To explore the specific mechanism of cell proliferation in leptin-transfected cells, ER stress-associated (UPR pathway) proteins, including p-PERK, IRE1 and cleaved ATF6 level, were detected. These results indicate that p-PERK and cleaved ATF6 proteins are activated in the A549-siLPT and non-transfected cells under treatment with cisplatin. Thus, the p-PERK and ATF6 UPR pathway may be involved in leptin blocked apoptosis. The leptin-induced inhibition of apoptosis may help to further illuminate the role of leptin in cancer progression. Moreover, the UPR pathway downstream factors, including spliced XBP1, TRAF2, and eIF-2α, were also detected. The activation of PERK phosphorylates eIF-2α. The data strongly indicate the emergence of an ER stress (or UPR pathway) after treatment with cisplatin in A549-siLPT and non-transfected cells.
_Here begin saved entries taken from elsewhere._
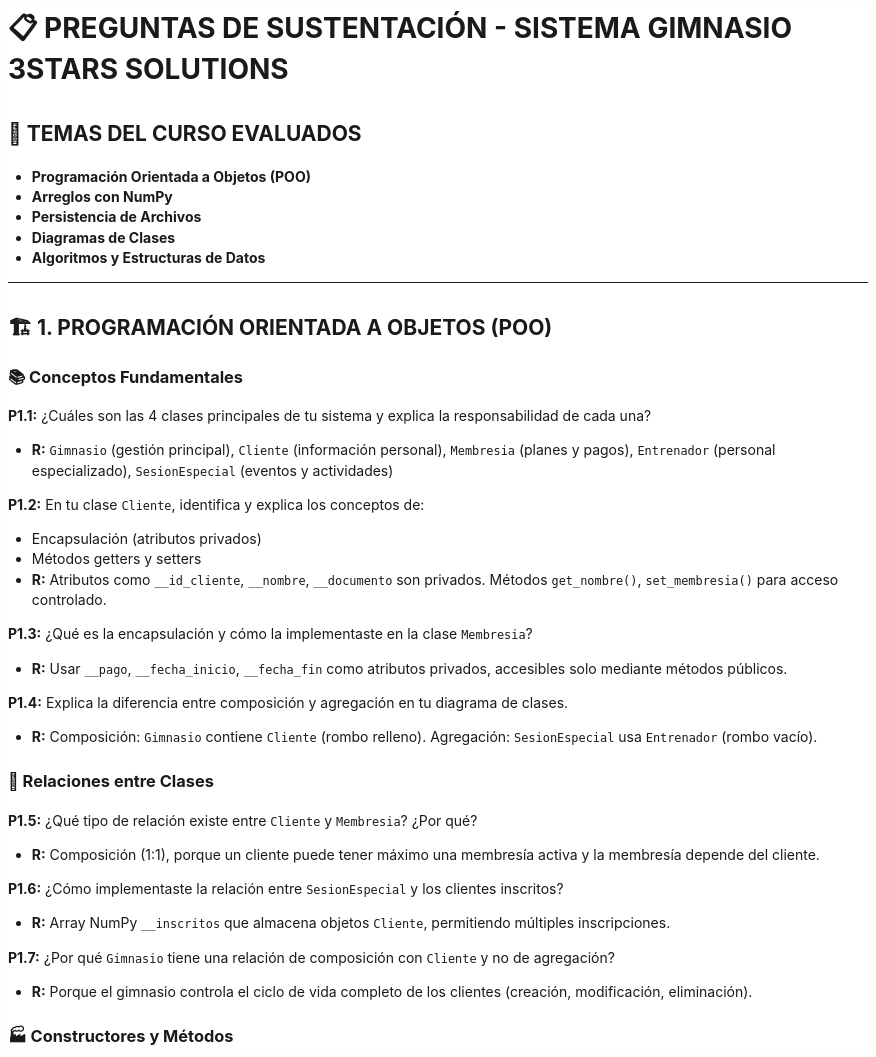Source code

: # 📋 PREGUNTAS DE SUSTENTACIÓN - SISTEMA GIMNASIO 3STARS SOLUTIONS

## 🎯 **TEMAS DEL CURSO EVALUADOS**
- **Programación Orientada a Objetos (POO)**
- **Arreglos con NumPy**
- **Persistencia de Archivos**
- **Diagramas de Clases**
- **Algoritmos y Estructuras de Datos**

---

## 🏗️ **1. PROGRAMACIÓN ORIENTADA A OBJETOS (POO)**

### **📚 Conceptos Fundamentales**

**P1.1:** ¿Cuáles son las 4 clases principales de tu sistema y explica la responsabilidad de cada una?
- **R:** `Gimnasio` (gestión principal), `Cliente` (información personal), `Membresia` (planes y pagos), `Entrenador` (personal especializado), `SesionEspecial` (eventos y actividades)

**P1.2:** En tu clase `Cliente`, identifica y explica los conceptos de:
- Encapsulación (atributos privados)
- Métodos getters y setters
- **R:** Atributos como `__id_cliente`, `__nombre`, `__documento` son privados. Métodos `get_nombre()`, `set_membresia()` para acceso controlado.

**P1.3:** ¿Qué es la encapsulación y cómo la implementaste en la clase `Membresia`?
- **R:** Usar `__pago`, `__fecha_inicio`, `__fecha_fin` como atributos privados, accesibles solo mediante métodos públicos.

**P1.4:** Explica la diferencia entre composición y agregación en tu diagrama de clases.
- **R:** Composición: `Gimnasio` contiene `Cliente` (rombo relleno). Agregación: `SesionEspecial` usa `Entrenador` (rombo vacío).

### **🔗 Relaciones entre Clases**

**P1.5:** ¿Qué tipo de relación existe entre `Cliente` y `Membresia`? ¿Por qué?
- **R:** Composición (1:1), porque un cliente puede tener máximo una membresía activa y la membresía depende del cliente.

**P1.6:** ¿Cómo implementaste la relación entre `SesionEspecial` y los clientes inscritos?
- **R:** Array NumPy `__inscritos` que almacena objetos `Cliente`, permitiendo múltiples inscripciones.

**P1.7:** ¿Por qué `Gimnasio` tiene una relación de composición con `Cliente` y no de agregación?
- **R:** Porque el gimnasio controla el ciclo de vida completo de los clientes (creación, modificación, eliminación).

### **🏭 Constructores y Métodos**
What is most important is that the expression of leptin inhibits the cisplatin-caused ER stress in transfected cells (LPT-PeP and LPT-EX cells) and A549 cells. In human non-small cell lung cancer cell lines, leptin may participate in the pathogenic process of lung cancer, especially for NSCLC.
ER stress-associated factors (cleaved caspase 12 and CHOP protein) were also detected to identify the apoptotic factors. According to a study of Wang et al. , cleaved caspase 12 can activate caspase 3 and trigger apoptosis, and CHOP can directly induce ER stress-associated apoptosis. In the present study there were no significant changes of cleaved caspase 12 found (activated) in all of the five groups (p > 0.05) when treated with cisplatin. Interestingly, when treated with cisplatin, the CHOP levels in A549-siLPT cells and non-transfected cells were significantly increased compared with no cisplatin treatment (p < 0.05), but there were no changes in the A549 and transfected cells (LPT-PeP and LPT-EX cells). So the expression or the existence of leptin in the lung cells could indirectly inhibit CHOP protein-mediated apoptosis. Actually, the induction of the transcription factor CHOP/GADD153 can kill cells by an apoptotic mechanism [18, 19]. So we obtained the novel result that leptin can block the CHOP-induced ER stress in NSCLC cell lines.
In conclusion, leptin can promote the proliferation of A549 cells through blocking ER stress-mediated apoptosis. This blocking is mediated by the p-PERK and ATF6 pathway through blocking of CHOP activation.